Character.AI et ses premiers partisans avaient défendu la position unique de l’entreprise en tant que développeur d’IA en “boucle fermée”, se vantant de sa capacité à collecter continuellement les entrées des utilisateurs et à les réinjecter directement dans ses modèles pour une amélioration continue. Comme l’a écrit Sarah Wang, associée chez Andreessen Horowitz, dans un article de blog de 2023 célébrant l’investissement substantiel de la firme : “les entreprises qui peuvent créer une boucle de rétroaction de données magique… seront parmi les plus grands gagnants.” Un peu plus de deux ans plus tard, cet avantage concurrentiel autrefois vanté semble avoir été largement abandonné, l’entreprise s’éloignant considérablement de sa proposition de valeur initiale.
Aggravant ses problèmes stratégiques, Character.AI a également été mêlée à d’importantes controverses d’image publique et à des défis juridiques. Largement utilisée par les mineurs, la plateforme s’est commercialisée comme étant sûre pour les utilisateurs âgés de 13 ans et plus. Cependant, en octobre 2024, une mère de Floride, Megan Garcia, a intenté un procès très médiatisé alléguant que Character.AI avait lancé un produit négligent et imprudent qui avait abusé émotionnellement et sexuellement de son fils de 14 ans, Sewell Setzer, qui s’est ensuite suicidé après de longues interactions avec les chatbots de la plateforme. Un juge a rejeté la requête de Character.AI visant à rejeter l’affaire, permettant à la poursuite de se poursuivre.

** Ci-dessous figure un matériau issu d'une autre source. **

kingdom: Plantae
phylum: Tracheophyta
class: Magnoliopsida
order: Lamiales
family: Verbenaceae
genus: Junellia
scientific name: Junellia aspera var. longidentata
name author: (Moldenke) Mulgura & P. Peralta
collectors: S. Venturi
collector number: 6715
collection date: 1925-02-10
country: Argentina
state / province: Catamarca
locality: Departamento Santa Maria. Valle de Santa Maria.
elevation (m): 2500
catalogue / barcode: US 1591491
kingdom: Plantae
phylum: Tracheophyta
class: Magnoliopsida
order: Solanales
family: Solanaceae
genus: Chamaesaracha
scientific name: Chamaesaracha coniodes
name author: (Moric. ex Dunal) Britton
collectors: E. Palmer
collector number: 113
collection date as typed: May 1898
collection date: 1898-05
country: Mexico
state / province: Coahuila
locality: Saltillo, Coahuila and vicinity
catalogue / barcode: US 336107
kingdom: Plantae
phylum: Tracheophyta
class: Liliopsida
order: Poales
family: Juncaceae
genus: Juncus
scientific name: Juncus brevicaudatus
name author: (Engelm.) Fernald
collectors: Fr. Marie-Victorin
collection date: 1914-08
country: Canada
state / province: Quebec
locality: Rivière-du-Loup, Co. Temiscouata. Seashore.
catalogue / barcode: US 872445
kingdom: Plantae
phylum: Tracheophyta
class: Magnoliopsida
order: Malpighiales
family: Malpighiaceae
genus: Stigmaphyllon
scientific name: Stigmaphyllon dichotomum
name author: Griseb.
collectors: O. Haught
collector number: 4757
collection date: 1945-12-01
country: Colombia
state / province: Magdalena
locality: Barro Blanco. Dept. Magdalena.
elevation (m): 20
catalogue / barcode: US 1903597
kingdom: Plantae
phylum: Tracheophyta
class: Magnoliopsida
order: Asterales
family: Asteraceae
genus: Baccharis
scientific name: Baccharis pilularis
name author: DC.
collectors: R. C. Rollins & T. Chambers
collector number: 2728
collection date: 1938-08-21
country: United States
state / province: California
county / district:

Suite à l’annonce du procès, les enquêtes ont révélé des défaillances généralisées en matière de modération de contenu sur la plateforme. Celles-ci incluaient la présence de personnages facilement accessibles simulant des pédophiles, promouvant des troubles alimentaires, romantisme l’automutilation et le suicide, et même dépeignant de véritables fusillades scolaires, leurs auteurs et, de manière troublante, leurs victimes. Le PDG Karandeep Anand a déclaré que la sécurité est désormais une priorité absolue, bien qu’il ait également mentionné que sa fille de six ans utilise l’application, ce qui est contraire aux propres règles de la plateforme. Il a maintenu que Character.AI est principalement une application de jeu de rôle, et non une application de compagnie, et a souligné que la sécurité est une responsabilité partagée entre les régulateurs, l’entreprise et les parents. Bien que Character.AI ait publié plusieurs mises à jour de sécurité en réponse aux actions en justice et à l’examen public, elle a constamment refusé de fournir des détails sur ses mesures de sécurité initiales pour les utilisateurs mineurs avant la publication du produit. De plus, malgré ces changements, les experts en IA continuent de considérer l’application comme dangereuse pour les mineurs.